**The exercise:** Copy out the rows below without any change, from the first row through the row containing "Dot at: (332, 216)", including both.

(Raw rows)
------------
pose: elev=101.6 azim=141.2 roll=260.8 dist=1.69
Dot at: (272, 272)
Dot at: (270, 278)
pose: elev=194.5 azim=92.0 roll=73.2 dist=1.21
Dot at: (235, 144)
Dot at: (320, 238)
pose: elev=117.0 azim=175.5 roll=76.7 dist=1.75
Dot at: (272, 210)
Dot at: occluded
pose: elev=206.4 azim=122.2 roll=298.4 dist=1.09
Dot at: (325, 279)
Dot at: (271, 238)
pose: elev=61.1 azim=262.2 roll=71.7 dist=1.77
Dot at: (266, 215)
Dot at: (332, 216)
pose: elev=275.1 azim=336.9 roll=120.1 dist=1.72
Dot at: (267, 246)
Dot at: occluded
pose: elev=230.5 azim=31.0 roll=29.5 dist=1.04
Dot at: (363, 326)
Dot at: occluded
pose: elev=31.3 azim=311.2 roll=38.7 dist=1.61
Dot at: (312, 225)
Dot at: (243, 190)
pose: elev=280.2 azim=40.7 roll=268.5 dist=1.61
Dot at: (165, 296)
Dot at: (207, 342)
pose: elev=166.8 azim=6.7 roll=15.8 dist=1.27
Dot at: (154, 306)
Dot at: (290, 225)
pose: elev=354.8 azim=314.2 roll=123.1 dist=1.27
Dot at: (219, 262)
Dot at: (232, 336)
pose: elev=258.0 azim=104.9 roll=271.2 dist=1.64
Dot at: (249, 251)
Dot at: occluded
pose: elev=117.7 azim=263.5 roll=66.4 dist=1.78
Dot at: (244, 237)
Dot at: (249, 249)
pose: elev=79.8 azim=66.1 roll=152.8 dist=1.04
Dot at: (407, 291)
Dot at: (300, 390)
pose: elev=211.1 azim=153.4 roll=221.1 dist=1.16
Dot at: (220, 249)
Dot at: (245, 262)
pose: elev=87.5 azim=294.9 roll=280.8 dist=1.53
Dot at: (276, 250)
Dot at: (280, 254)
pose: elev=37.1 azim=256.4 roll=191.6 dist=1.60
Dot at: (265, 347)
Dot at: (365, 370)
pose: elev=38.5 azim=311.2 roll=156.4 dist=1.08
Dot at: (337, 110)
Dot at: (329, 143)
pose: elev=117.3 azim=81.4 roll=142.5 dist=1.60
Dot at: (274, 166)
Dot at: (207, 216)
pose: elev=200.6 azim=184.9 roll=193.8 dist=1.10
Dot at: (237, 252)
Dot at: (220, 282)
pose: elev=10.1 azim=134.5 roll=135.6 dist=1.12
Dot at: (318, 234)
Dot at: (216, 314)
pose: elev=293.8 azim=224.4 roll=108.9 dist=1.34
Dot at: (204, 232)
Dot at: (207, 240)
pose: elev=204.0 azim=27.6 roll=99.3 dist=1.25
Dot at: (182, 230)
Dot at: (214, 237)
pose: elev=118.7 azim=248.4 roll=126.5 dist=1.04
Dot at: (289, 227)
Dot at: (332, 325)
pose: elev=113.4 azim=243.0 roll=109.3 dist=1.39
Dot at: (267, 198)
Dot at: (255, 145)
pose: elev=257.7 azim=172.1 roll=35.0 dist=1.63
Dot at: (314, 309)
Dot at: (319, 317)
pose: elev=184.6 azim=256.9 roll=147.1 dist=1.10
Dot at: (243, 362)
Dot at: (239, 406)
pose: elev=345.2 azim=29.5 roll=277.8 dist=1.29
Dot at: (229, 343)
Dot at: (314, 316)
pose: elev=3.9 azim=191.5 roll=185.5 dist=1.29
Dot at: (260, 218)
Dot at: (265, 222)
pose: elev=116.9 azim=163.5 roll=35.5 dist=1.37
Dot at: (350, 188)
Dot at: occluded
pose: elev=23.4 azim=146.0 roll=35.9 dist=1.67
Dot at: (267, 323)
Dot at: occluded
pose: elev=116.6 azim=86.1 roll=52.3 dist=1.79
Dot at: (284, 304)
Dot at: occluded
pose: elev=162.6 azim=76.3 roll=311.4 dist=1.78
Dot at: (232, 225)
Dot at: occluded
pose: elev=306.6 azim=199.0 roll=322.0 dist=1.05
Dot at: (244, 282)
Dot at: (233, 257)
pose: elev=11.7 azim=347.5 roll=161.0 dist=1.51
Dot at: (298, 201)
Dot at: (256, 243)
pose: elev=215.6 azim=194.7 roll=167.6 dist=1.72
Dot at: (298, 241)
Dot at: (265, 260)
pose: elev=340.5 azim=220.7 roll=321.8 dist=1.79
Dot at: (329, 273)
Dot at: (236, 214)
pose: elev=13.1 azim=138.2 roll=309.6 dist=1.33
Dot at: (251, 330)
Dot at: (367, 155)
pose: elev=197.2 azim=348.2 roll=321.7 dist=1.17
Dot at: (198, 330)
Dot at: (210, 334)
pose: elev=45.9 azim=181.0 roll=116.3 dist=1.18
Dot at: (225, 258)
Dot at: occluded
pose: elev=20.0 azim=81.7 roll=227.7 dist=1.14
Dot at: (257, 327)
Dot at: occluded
------------
**Reply to the exercise:**
pose: elev=101.6 azim=141.2 roll=260.8 dist=1.69
Dot at: (272, 272)
Dot at: (270, 278)
pose: elev=194.5 azim=92.0 roll=73.2 dist=1.21
Dot at: (235, 144)
Dot at: (320, 238)
pose: elev=117.0 azim=175.5 roll=76.7 dist=1.75
Dot at: (272, 210)
Dot at: occluded
pose: elev=206.4 azim=122.2 roll=298.4 dist=1.09
Dot at: (325, 279)
Dot at: (271, 238)
pose: elev=61.1 azim=262.2 roll=71.7 dist=1.77
Dot at: (266, 215)
Dot at: (332, 216)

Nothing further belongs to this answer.